World Soil Day
The world depends on healthy soil, and soil forms the foundation on which our entire ecosystem rests on. That’s why we encourage everyone on the planet to observe World Soil Day, a holiday that falls on December 5th every year. This is a holiday that’s been observed since 2012 and is one that everyone in the world should take seriously.
The History Of World Soil Day
World Soil Day was first recommended in 2002 by the International Union Of Soil Sciences or IUSS. This led to a campaign by the Food & Agriculture Organization, or FAO, that endorsed this holiday in June of 2013. It then went before the 68th UN General Assembly and in December 2013, they designated December 5, 2014, as the first official World Soil Day. It’s been observed on this day ever since. December 5th was chosen because it corresponds with the birthday of the late King of Thailand, Bhumibol Adulyadej—an early advocate of this initiative.

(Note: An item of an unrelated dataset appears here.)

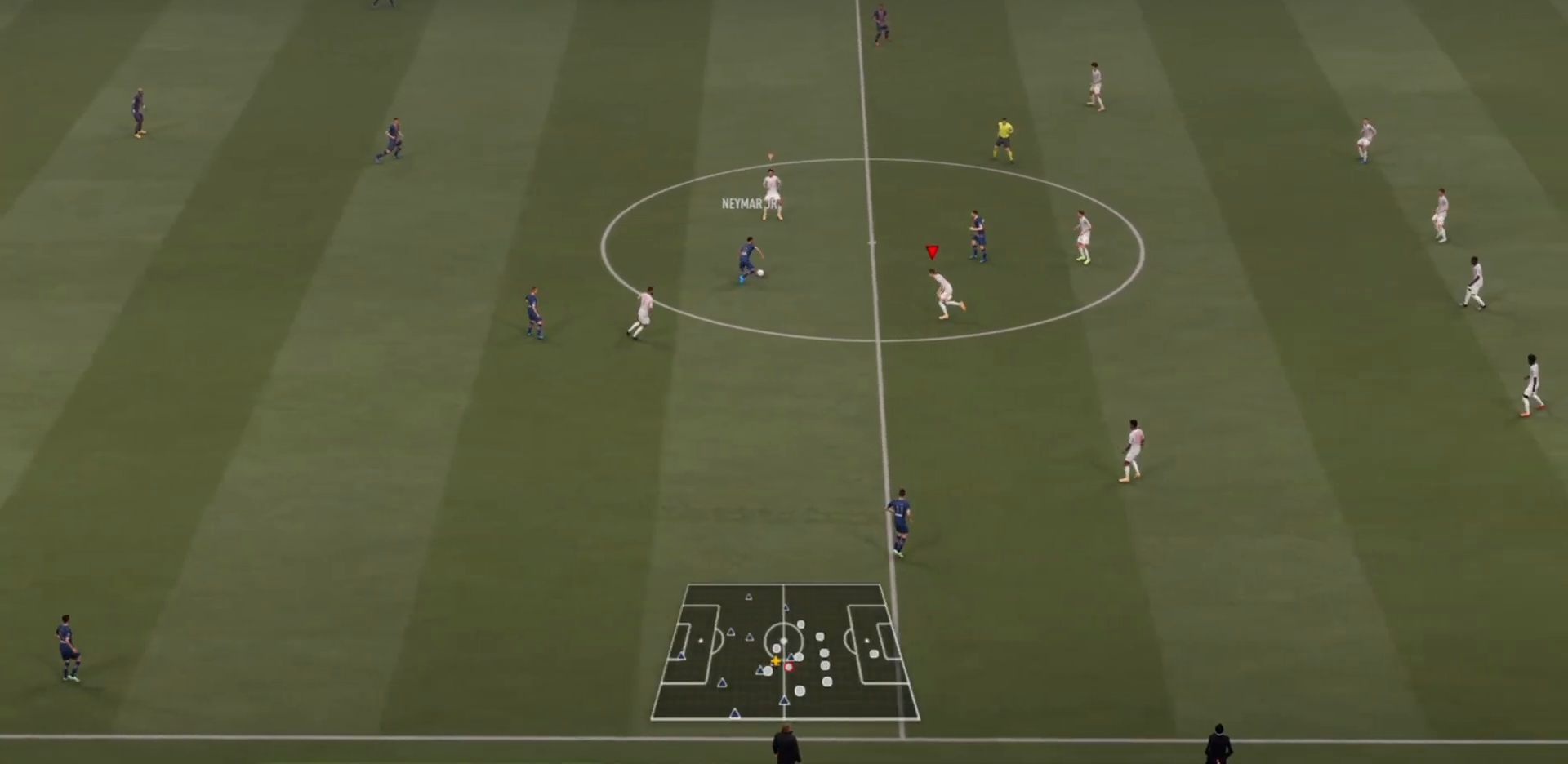
{"buttons": ["R2"], "left_stick": "up-left", "right_stick": "center", "events": [[33, "left_stick", "up-left"]]}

The Drivers Of Soil Biodiversity Loss
If you’re wondering about what causes the loss of biodiversity in soil, then allow us to list out some of the main causes of soil biodiversity loss. Although the following points aren’t the only ways for soil to lose its biodiversity, they are the leading cause.
- Invasive Species
- Environmental Pollution
- Land Use Change
- Soil Sealing & Urbanization
The Benefits Of Restoring Soil Biodiversity
As we stated in our introduction, soil biodiversity is extremely important to all life on Earth. To drive home this point, we’re going to list some of the benefits obtained from soil biodiversity.
- Water purification
- Climate change mitigation
- Plant growth
- Healthier human populations.
Observing World Soil Day
The best way to observe World Soil Day is by taking the time to learn more about the importance of soil biodiversity and some of the challenges faced in soil management. You can also spread the word about this holiday by using the hashtag #WorldSoilDay on your social media accounts. You can also do your part in preventing soil biodiversity loss. This includes reducing waste and recycling when you can, and by lowering your carbon footprint.